Challenge: Manual investigation of DevOps incidents in complex AWS environments causes delays in root cause identification. The lack of a centralised interface leads to inefficiencies, communication gaps, and a higher risk of human error.

Solution: A custom Forge-built Rovo Agent automates root cause analysis within Jira Service Management. It connects to AWS, analyses diagnostic data, and provides clear, conversational insights while updating tickets in real time.

Outcome: This reduces resolution time, improves reliability, and enhances operational efficiency. It also increases transparency, supports better decision-making, and minimises human error during incidents.

Background

Here at AC, our team wanted to address the challenges faced by DevOps and Cloud operations teams when an AWS service or resource experiences an issue.
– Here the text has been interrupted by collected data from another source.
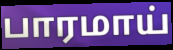
பாரமாய்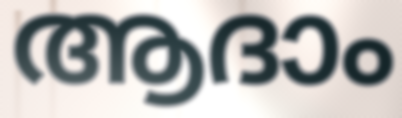
ആദാം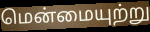
மென்மையுற்று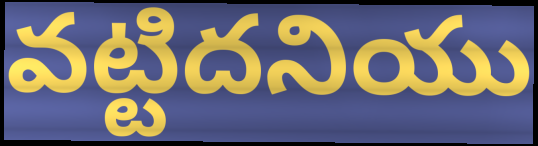
వట్టిదనియుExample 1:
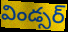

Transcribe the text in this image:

విండ్సర్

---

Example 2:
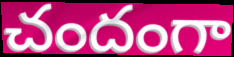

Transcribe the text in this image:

చందంగా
To tackle this, we developed a custom, Forge-built Rovo DevOps Agent – designed to consolidate Root Cause Analysis (RCA) and streamline incident management.

Challenge

When an AWS service or resource experiences an issue, it often results in a huge burden on IT teams. With engineers forced to sift through multiple metrics and consoles to identify the root cause, it’s a time-consuming, manual investigative effort, and can delay incident resolution.

The additional complexity of some AWS environments, which often consist of numerous interconnected services and resources, makes it even more difficult to identify the specific component causing an issue.
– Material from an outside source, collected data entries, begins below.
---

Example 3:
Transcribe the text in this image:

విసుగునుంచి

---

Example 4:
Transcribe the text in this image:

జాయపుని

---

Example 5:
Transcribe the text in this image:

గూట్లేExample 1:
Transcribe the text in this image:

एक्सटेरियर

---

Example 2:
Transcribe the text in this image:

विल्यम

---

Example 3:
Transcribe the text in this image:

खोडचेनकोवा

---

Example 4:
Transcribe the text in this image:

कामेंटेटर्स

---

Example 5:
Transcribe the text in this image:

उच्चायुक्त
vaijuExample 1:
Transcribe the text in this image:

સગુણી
This process requires expertise, patience, and a deep understanding of system architecture. Without a centralised, conversational interface for incident investigation, teams struggle to collaborate and share information effectively.

Solution

At Automation Consultants, we recognised these pain points as a significant barrier to operational efficiency and effective incident management.
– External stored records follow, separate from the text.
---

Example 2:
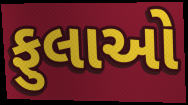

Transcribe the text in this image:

ફુલાઓ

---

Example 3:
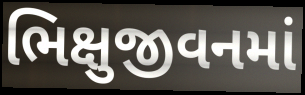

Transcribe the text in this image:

ભિક્ષુજીવનમાં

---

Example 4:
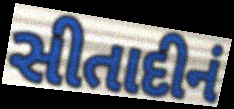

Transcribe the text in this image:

સીતાદીનં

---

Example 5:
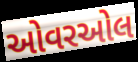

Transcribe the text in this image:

ઓવરઓલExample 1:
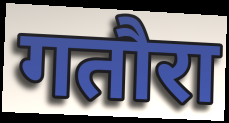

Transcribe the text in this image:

गतौरा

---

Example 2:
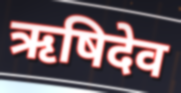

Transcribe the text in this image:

ऋषिदेव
The solution? Developing an intelligent, custom Rovo Agent, to streamline root cause analysis by consolidating all relevant information into a single interface.

Built in Forge, and harnessing powerful AI, the Agent automates the initial stages of incident investigation by quickly providing engineers with a summary of the root cause and actionable next steps to resolve the issue.

How this custom Rovo Agent works

When an incident is raised in Jira Service Management (JSM), the Agent springs into action by identifying which AWS resource (such as an EC2 instance or Lambda function) is linked to the incident. It then connects to AWS through secure API calls and gathers a wealth of diagnostic data, including instance states, CloudWatch metrics, error logs, and other relevant data collected.

What makes this Agent unique?

This Agent does not just collect technical information; it also analyses it to detect failures and anomalies (such as a stopped EC2 instance, a spike in error rates, or a malfunctioning Lambda function).

It then structures these findings into a clear, digestible summary, pinpointing the likely root cause and highlighting the affected components. This summary is delivered directly to the DevOps team through the Jira ticket, ensuring that engineers have immediate access to actionable insights without having to manually trawl through multiple AWS dashboards.

Conversational interface

This Agent also supports a range of conversational prompts, allowing users to ask questions. In response, it can produce detailed reports on the cause of service breakdowns, interpret information from JSM, Assets, and AWS, and even provide tailored recommendations for remediation.

Additionally, the Agent can update the incident ticket with new findings as more data becomes available, keeping all stakeholders informed in real time.

Benefits

By automating the initial stages of root cause analysis, we anticipate that the agent would dramatically reduce an incident’s mean time to resolution (MTTR).

Engineers would no longer need to manually gather and interpret data from disparate AWS consoles. Instead, they would receive a concise, accurate summary of the problem with suggested next steps, all without ever having to leave the JSM incident ticket.

This streamlined process improves the accuracy of the agent in identifying problems, and enhances user satisfaction with the agent’s insights

This acceleration in incident response would lead to fewer and shorter service disruptions, directly improving the reliability and availability of business-critical systems.

The reduction in manual AWS investigations would both free-up valuable engineering time, and minimise the risk of human error during high-pressure incidents. Teams would be able to focus their expertise on resolving the underlying issue, rather than on data gathering and initial diagnosis, further contributing to operational efficiency.

The agent also enhances transparency and collaboration. By updating the Jira ticket with detailed findings and explanations, the agent ensures that all relevant stakeholders, from engineers to IT managers, have access to the same up-to-date information. This shared visibility fosters better communication, more informed decision-making, and a stronger culture of accountability.